A keen swimmer since he was 8, he keeps fit by lifting light weights every second day for half an hour and swimming 1500m once a week.
"Swimming is not a sport where you need a lot of strength but you've got to have stamina," he said.
"If you don't use it, you lose it," he said, grasping one of his 750gm hand weights.
Doncaster-born Beech was taught to swim by his uncle and before World War II was in the Doncaster Amateur Swimming Club. During the war, while posted in Madras with the Royal Air Force, he continued his love of swimming in Red Hills Lake, beside which he was stationed.
"It was the biggest swimming pool I've ever trained in," he said.
"There was nothing else to do but swim or fly. Whenever we were off duty we went into the lake."
Beech continued to be an avid swimmer on his return to the UK and in South Africa, where he lived for 33 years. But it was not until he and his wife Mary retired in Mijas, Spain, that he started competing.
Having joined the Mijas Swimming Club, he went to the masters world championships in Casablanca and won silver in the 200m breaststroke.
Later, after moving to New Zealand, he competed in the world championships in Christchurch and again won silver in the 200m breaststroke in the 80-84 age group.
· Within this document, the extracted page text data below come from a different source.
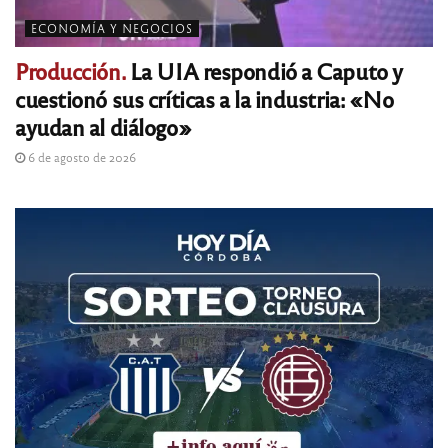
ECONOMÍA Y NEGOCIOS
Producción.
La UIA respondió a Caputo y
cuestionó sus críticas a la industria: «No
ayudan al diálogo»
6 de agosto de 2026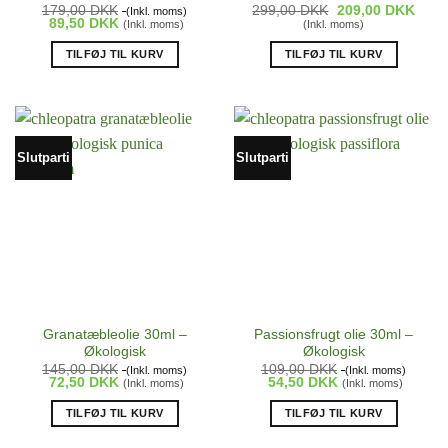
179,00
DKK
299,00
DKK
Den
209,00
DKK
Den
(Inkl. moms)
89,50
DKK
oprindelige
aktue
(Inkl. moms)
(Inkl. moms)
pris
pris
var:
er:
TILFØJ TIL KURV
TILFØJ TIL KURV
299,00 DKK.
209,
Slutparti
Slutparti
Granatæbleolie 30ml –
Passionsfrugt olie 30ml –
Økologisk
Økologisk
145,00
DKK
109,00
DKK
(Inkl. moms)
(Inkl. moms)
72,50
DKK
54,50
DKK
(Inkl. moms)
(Inkl. moms)
TILFØJ TIL KURV
TILFØJ TIL KURV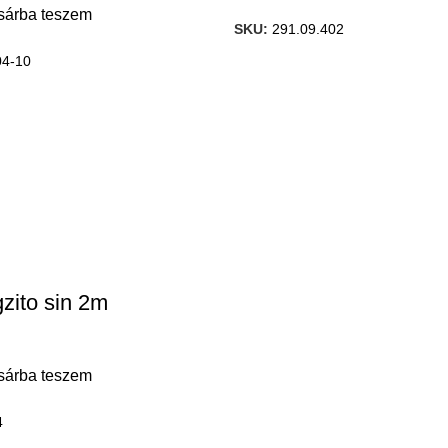
sárba teszem
SKU:
291.09.402
04-10
zito sin 2m
sárba teszem
4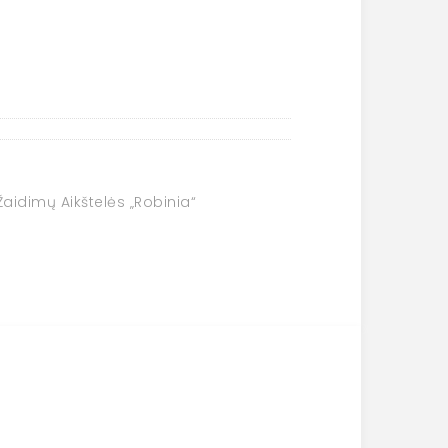
aidimų Aikštelės „Robinia“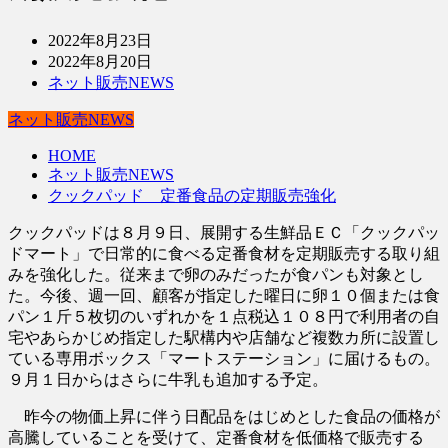
2022年8月23日
2022年8月20日
ネット販売NEWS
ネット販売NEWS
HOME
ネット販売NEWS
クックパッド 定番食品の定期販売強化
クックパッドは８月９日、展開する生鮮品ＥＣ「クックパッ
ドマート」で日常的に食べる定番食材を定期販売する取り組
みを強化した。従来まで卵のみだったが食パンも対象とし
た。今後、週一回、顧客が指定した曜日に卵１０個または食
パン１斤５枚切のいずれかを１点税込１０８円で利用者の自
宅やあらかじめ指定した駅構内や店舗など複数カ所に設置し
ている専用ボックス「マートステーション」に届けるもの。
９月１日からはさらに牛乳も追加する予定。
昨今の物価上昇に伴う日配品をはじめとした食品の価格が
高騰していることを受けて、定番食材を低価格で販売する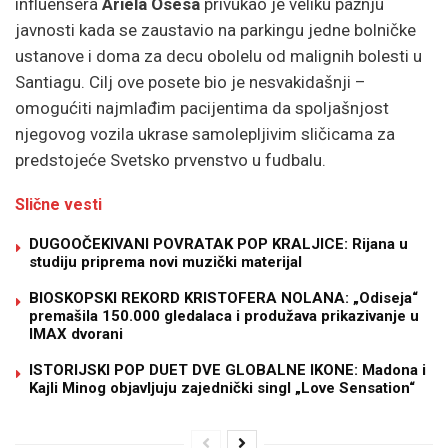
influensera
Ariela Osesa
privukao je veliku pažnju
javnosti kada se zaustavio na parkingu jedne bolničke
ustanove i doma za decu obolelu od malignih bolesti u
Santiagu. Cilj ove posete bio je nesvakidašnji –
omogućiti najmlađim pacijentima da spoljašnjost
njegovog vozila ukrase samolepljivim sličicama za
predstojeće Svetsko prvenstvo u fudbalu.
Slične vesti
DUGOOČEKIVANI POVRATAK POP KRALJICE: Rijana u
studiju priprema novi muzički materijal
BIOSKOPSKI REKORD KRISTOFERA NOLANA: „Odiseja“
premašila 150.000 gledalaca i produžava prikazivanje u
IMAX dvorani
ISTORIJSKI POP DUET DVE GLOBALNE IKONE: Madona i
Kajli Minog objavljuju zajednički singl „Love Sensation“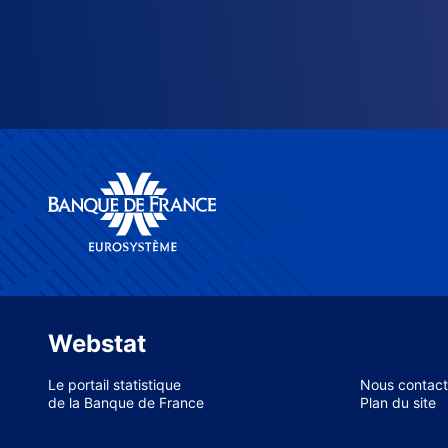
Webstat
Le portail statistique
Nous contact
de la Banque de France
Plan du site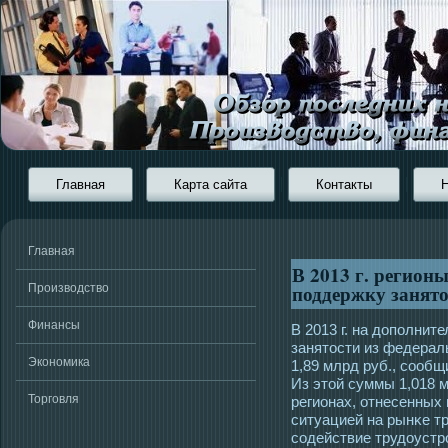
Главная
Карта сайта
Контакты
Главная
В 2013 г. регионы
поддержку занято
Производство
Финансы
В 2013 г. на дополни
занятοсти из федерал
Экономика
1,89 млрд руб., сοоб
Из этοй суммы 1,018 
Торговля
регионах, отнесенных
ситуацией на рынκе тр
сοдействие трудоустр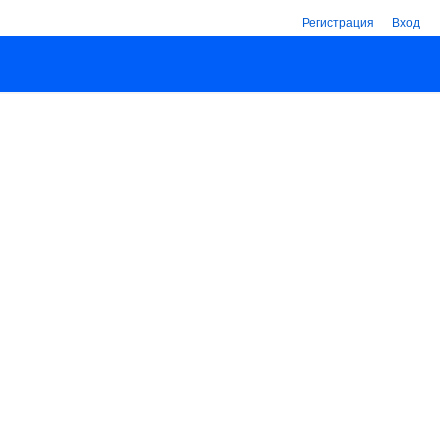
Регистрация
Вход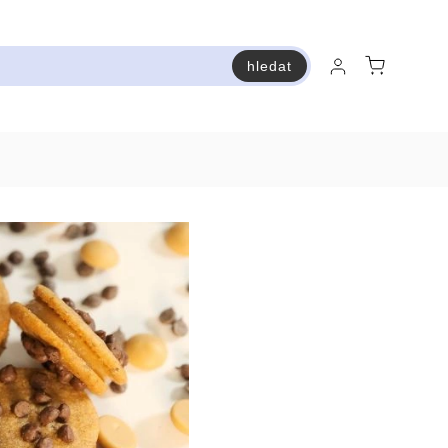
hledat
raň a ušetři
Bestsellery
Vstup do Pastry premium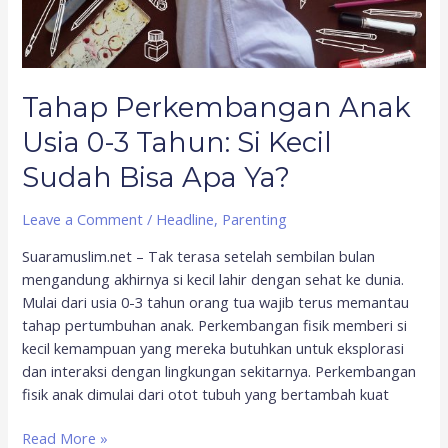
Bisa
Apa
Ya?
Tahap Perkembangan Anak
Usia 0-3 Tahun: Si Kecil
Sudah Bisa Apa Ya?
Leave a Comment
/
Headline
,
Parenting
Suaramuslim.net – Tak terasa setelah sembilan bulan
mengandung akhirnya si kecil lahir dengan sehat ke dunia.
Mulai dari usia 0-3 tahun orang tua wajib terus memantau
tahap pertumbuhan anak. Perkembangan fisik memberi si
kecil kemampuan yang mereka butuhkan untuk eksplorasi
dan interaksi dengan lingkungan sekitarnya. Perkembangan
fisik anak dimulai dari otot tubuh yang bertambah kuat
Read More »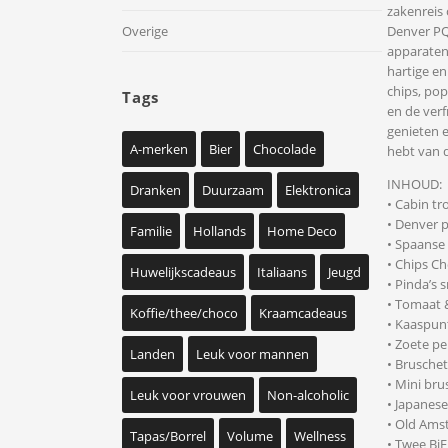
zakenreis 
Denver PQ
Overige
apparaten 
hartige en
chips, pop
Tags
en de verf
genieten e
A-merken
Bier
Chocolade
hebt van d
INHOUD:
Dranken
Duurzaam
Elektronica
• Cabin tr
• Denver 
Familie
Hollands
Home Deco
• Spaanse 
• Chips Ch
Huwelijkscadeaus
Italiaans
Jeugd
• Pinda’s s
• Tomaat 
Koffie/thee/choco
Kraamcadeaus
• Kaaspun
• Zoete p
Landen
Leuk voor mannen
• Bruschet
• Mini br
Leuk voor vrouwen
Non-alcoholic
• Japanes
• Old Ams
Tapas/Borrel
Volume
Wellness
• Twee BiF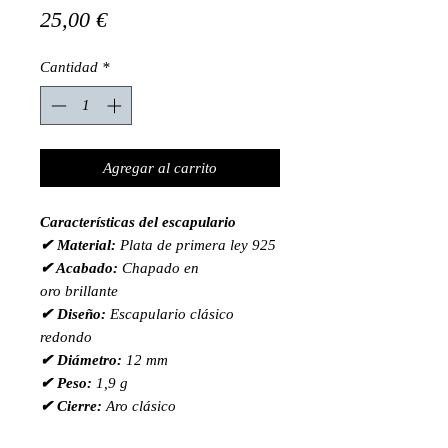
Precio
25,00 €
Cantidad
*
Agregar al carrito
Características del escapulario
✔ Material:
Plata de primera ley 925
✔ Acabado:
Chapado en
oro brillante
✔ Diseño:
Escapulario clásico
redondo
✔ Diámetro:
12 mm
✔ Peso:
1,9 g
✔ Cierre:
Aro clásico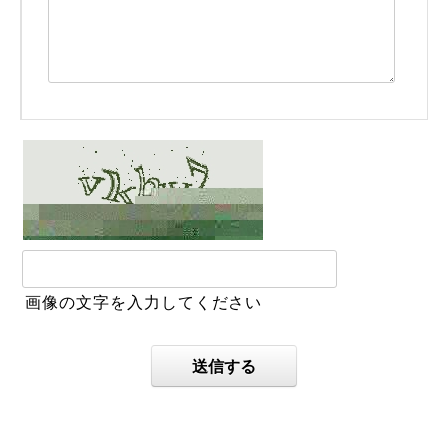
画像の文字を入力してください
送信する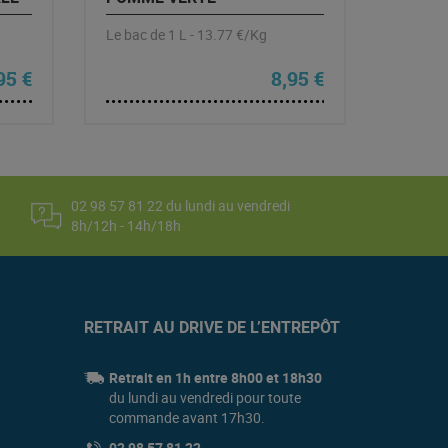
Le bac de 1 L - 13.77 €/Kg
95
€
8,95
€
02 98 57 81 22 du lundi au vendredi
8h/12h - 14h/18h
RETRAIT AU DRIVE DE L’ENTREPÔT
Retrait en 1h entre 8h00 et 18h30
du lundi au vendredi pour toute
commande avant 17h30.
02 98 57 81 22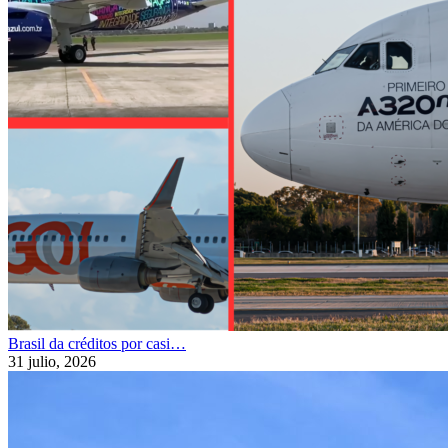
Brasil da créditos por casi…
31 julio, 2026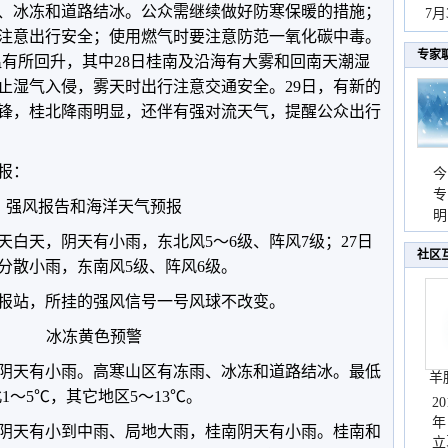
、冰冻和道路结冰。公众需继续做好防寒保暖的措施；
秀
7
注意出行安全；使用燃气时要注意防范一氧化碳中毒。
专家
气温有所回升，其中28日桂南及沿海有大雾和回南天潮湿
止湿气入侵，雾天时出行注意交通安全。29日，有新的
锋，桂北降雨明显，还伴有强对流天气，提醒公众出行
预报：
今
专
强风报告和海洋天气预报
温
明
天
白天，阴天有小雨，东北风5～6级、阵风7级；27日
社区
分散小雨，东南风5级、阵风6级。
报站，所挂的强风信号一号风球不改变。
冰冻黄色预警
阴天有小雨。高寒山区有冻雨、冰冻和道路结冰。最低
羊
1～5℃，其它地区5～13℃。
2
年
桂北阴天有小到中雨、局地大雨，桂南阴天有小雨。桂南和
立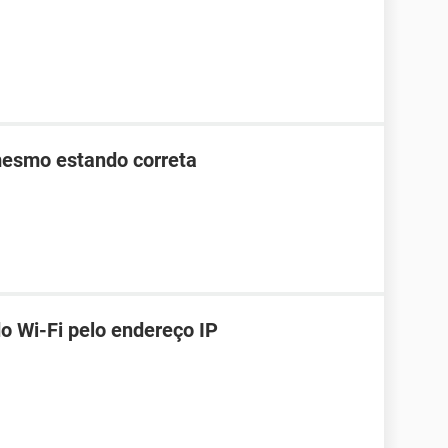
mesmo estando correta
o Wi-Fi pelo endereço IP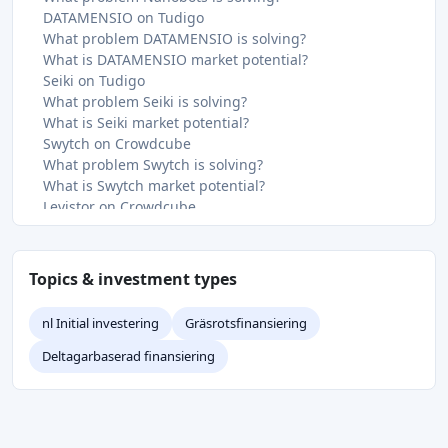
DATAMENSIO on Tudigo
What problem DATAMENSIO is solving?
What is DATAMENSIO market potential?
Seiki on Tudigo
What problem Seiki is solving?
What is Seiki market potential?
Swytch on Crowdcube
What problem Swytch is solving?
What is Swytch market potential?
Levistor on Crowdcube
What problem Levistor is solving?
What is Levistor market potential?
Advanced Blast & Ballistic Systems on Crowdcube
Topics & investment types
What problem Advanced Blast & Ballistic Systems is
solving?
nl Initial investering
Gräsrotsfinansiering
What is Advanced Blast & Ballistic Systems market
potential?
Deltagarbaserad finansiering
SunOyster 2 on Fundernation
What problem SunOyster 2 is solving?
What is SunOyster 2 market potential?
ecoro on Fundernation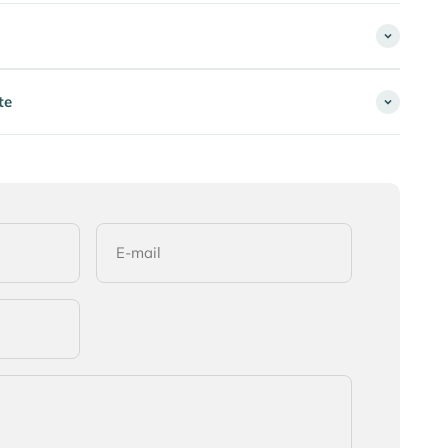
te
E-mail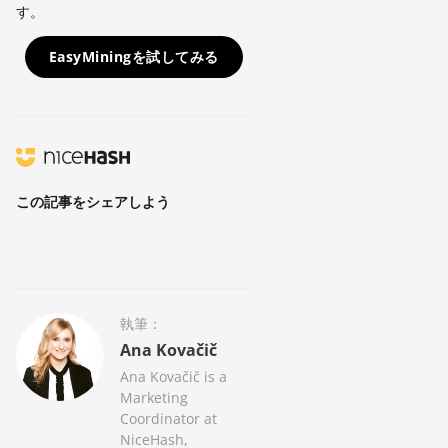
す。
EasyMiningを試してみる
この記事をシェアしよう
執筆：
Ana Kovačič
Ana Kovačič is a
Marketing
Coordinator at
NiceHash,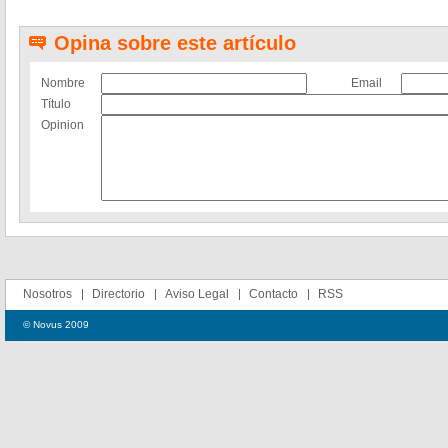
Opina sobre este artículo
Nombre
Email
Título
Opinion
Nosotros
Directorio
Aviso Legal
Contacto
RSS
© Novus 2009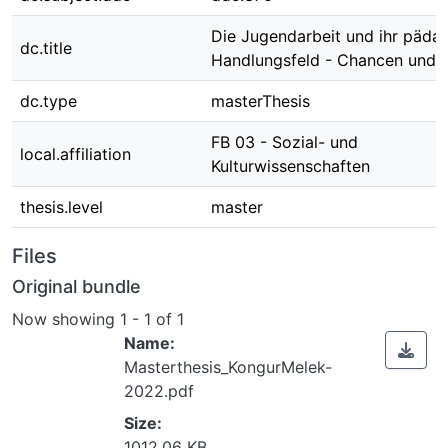
Die Jugendarbeit und ihr päda
dc.title
Handlungsfeld - Chancen und R
dc.type
masterThesis
FB 03 - Sozial- und
local.affiliation
Kulturwissenschaften
thesis.level
master
Files
Original bundle
Now showing
1 - 1 of 1
Name:
Masterthesis_KongurMelek-
2022.pdf
Size:
1012.06 KB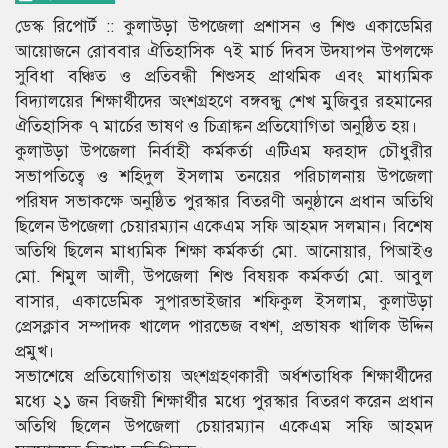
ডেস্ক রিপোর্ট :: কুলাউড়া উপজেলা প্রশাসন ও শিশু একাডেমির
আয়োজনে রোববার ঐতিহাসিক ৭ই মার্চ দিবস উদযাপন উপলক্ষে
সুবিধা বঞ্চিত ও প্রতিবন্ধী শিশুসহ প্রাথমিক এবং মাধ্যমিক
বিদ্যালয়ের শিক্ষার্থীদের অংশগ্রহণে বঙ্গবন্ধু শেখ মুজিবুর রহমানের
ঐতিহাসিক ৭ মার্চের ভাষণ ও চিত্রাঙ্কন প্রতিযোগিতা অনুষ্ঠিত হয়।
কুলাউড়া উপজেলা নির্বাহী কর্মকর্তা এটিএম ফরহাদ চৌধুরীর
সভাপতিত্বে ও শহিদুল ইসলাম তনয়ের পরিচালনায় উপজেলা
পরিষদ সভাকক্ষে অনুষ্ঠিত পুরস্কার বিতরণী অনুষ্ঠানে প্রধান অতিথি
ছিলেন উপজেলা চেয়ারম্যান একেএম সফি আহমদ সলমান। বিশেষ
অতিথি ছিলেন মাধ্যমিক শিক্ষা কর্মকর্তা মো. আনোয়ার, পিআইও
মো. শিমুল আলী, উপজেলা শিশু বিষয়ক কর্মকর্তা মো. আবুল
বাসার, একাডেমিক সুপারভাইজার শফিকুল ইসলাম, কুলাউড়া
প্রেসক্লাব সম্পাদক খালেদ পারভেজ বখশ, প্রভাষক খালিক উদ্দিন
প্রমুখ।
সভাশেষে প্রতিযোগিতায় অংশগ্রহণকারী অর্ধশতাধিক শিক্ষার্থীদের
মধ্যে ২১ জন বিজয়ী শিক্ষার্থীর মধ্যে পুরস্কার বিতরণ করেন প্রধান
অতিথি ছিলেন উপজেলা চেয়ারম্যান একেএম সফি আহমদ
"I've had a lifetime of age-group swimming," he said.
Beech, whose mother lived until she was 96 and his father until he was 87, attributed his good health to "luck".
Although he eats a healthy diet - porridge for breakfast every day and plenty of vegetables for dinner - he suspected it had more to do with genes than lifestyle.
But while he continues to be in good health, he intends to make the most of it. "I've been exercising for 20 years solid and I shall do it until I die," he said.